Crinum (Swamp lily, River lily, Veld lily)
is a genus of about 180 species of perennial flowering plants of the family Amaryllidaceae, occurring in America, Africa, southern Asia to Australia. Crinums occurs in a wide range of habitats from aquatic to desert. Each species is adapted to its specific habitat, and should be taken into account when considering having one in the garden. The genus name Crinum is derived from Greek word 'Krinon', meaning white lily, as most species in the genus have white or whitish flowers. Crinums work great on the banks of ponds and streams.
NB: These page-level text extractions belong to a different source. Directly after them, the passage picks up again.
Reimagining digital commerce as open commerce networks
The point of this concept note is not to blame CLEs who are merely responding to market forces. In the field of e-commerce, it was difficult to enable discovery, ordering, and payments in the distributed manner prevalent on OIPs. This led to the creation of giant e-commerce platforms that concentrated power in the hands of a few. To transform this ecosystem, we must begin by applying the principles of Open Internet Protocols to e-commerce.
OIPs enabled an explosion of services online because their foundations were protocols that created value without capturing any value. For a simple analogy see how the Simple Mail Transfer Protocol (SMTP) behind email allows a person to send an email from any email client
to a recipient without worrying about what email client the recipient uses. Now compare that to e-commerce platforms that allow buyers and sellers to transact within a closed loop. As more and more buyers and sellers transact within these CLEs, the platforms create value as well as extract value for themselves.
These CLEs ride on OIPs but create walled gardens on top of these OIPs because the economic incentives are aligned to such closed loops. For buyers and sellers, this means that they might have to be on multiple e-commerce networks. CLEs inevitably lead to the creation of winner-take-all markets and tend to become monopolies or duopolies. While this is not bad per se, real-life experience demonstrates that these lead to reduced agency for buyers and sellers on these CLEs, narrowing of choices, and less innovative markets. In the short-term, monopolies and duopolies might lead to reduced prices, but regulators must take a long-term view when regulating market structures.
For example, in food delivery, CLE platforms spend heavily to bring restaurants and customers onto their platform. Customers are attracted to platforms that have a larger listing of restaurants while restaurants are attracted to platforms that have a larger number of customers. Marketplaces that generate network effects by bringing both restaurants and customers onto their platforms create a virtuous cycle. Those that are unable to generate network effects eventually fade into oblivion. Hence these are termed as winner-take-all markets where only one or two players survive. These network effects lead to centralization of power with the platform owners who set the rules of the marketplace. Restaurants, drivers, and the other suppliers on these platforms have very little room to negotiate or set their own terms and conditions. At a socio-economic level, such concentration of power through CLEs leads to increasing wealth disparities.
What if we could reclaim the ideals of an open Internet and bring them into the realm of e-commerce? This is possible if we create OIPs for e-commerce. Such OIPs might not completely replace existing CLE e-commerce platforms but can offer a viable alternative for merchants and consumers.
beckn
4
Crinum are perennial herbaceous plants with large, tunicated bulbs which produce a pseudostem or a neck made up of sheathing bases of old leaves. The linear to lanceolate leaves are arranged in a rosette or rarely in two opposite rows, sheathing at the base and often dying back in winter. In spring, the previous season's leaves grow out again with a few new leaves in the middle.
The inflorescences with one to many flowers are produced laterally on a long, solid peduncle, umbellate with two spathe valves. Crinums produce fragrant flowers that gently nod atop 1-1.5 m stalk, and come in a range of white, pink, red and dark red, depending on the species and variety. Many crinums have been known to grow for years on old home sites or cemeteries with little or no care.
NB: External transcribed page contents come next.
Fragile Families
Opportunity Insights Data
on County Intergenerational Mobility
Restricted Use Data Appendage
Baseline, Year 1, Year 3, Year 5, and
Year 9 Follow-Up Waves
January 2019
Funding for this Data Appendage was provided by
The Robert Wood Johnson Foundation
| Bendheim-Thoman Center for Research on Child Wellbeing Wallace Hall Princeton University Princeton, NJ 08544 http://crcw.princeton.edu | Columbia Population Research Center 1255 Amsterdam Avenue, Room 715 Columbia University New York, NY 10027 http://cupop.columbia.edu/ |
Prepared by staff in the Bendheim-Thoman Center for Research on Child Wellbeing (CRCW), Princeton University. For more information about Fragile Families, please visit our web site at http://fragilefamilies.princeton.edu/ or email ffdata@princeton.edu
Crinums grow well in partial shade to full sun, though they will grow just about anywhere, in moist and well-drained soil. They are easy to divide, and are best divided in the winter when they are not actively growing. Dig around the clump, lift it, and then remove several offshoot bulbs. Be careful, as some crinum bulbs can weigh up to 18 kilograms. Be aware that it may take a few years for the plant to reflower. Division is the common method as seeds take a long time to germinate and reach flowering size.
Generally crinums are easy to care for, however they can be affected by bulb mites, red blotch fungus or crinum mosaic potyvirus which causes yellow streaks in the leaves.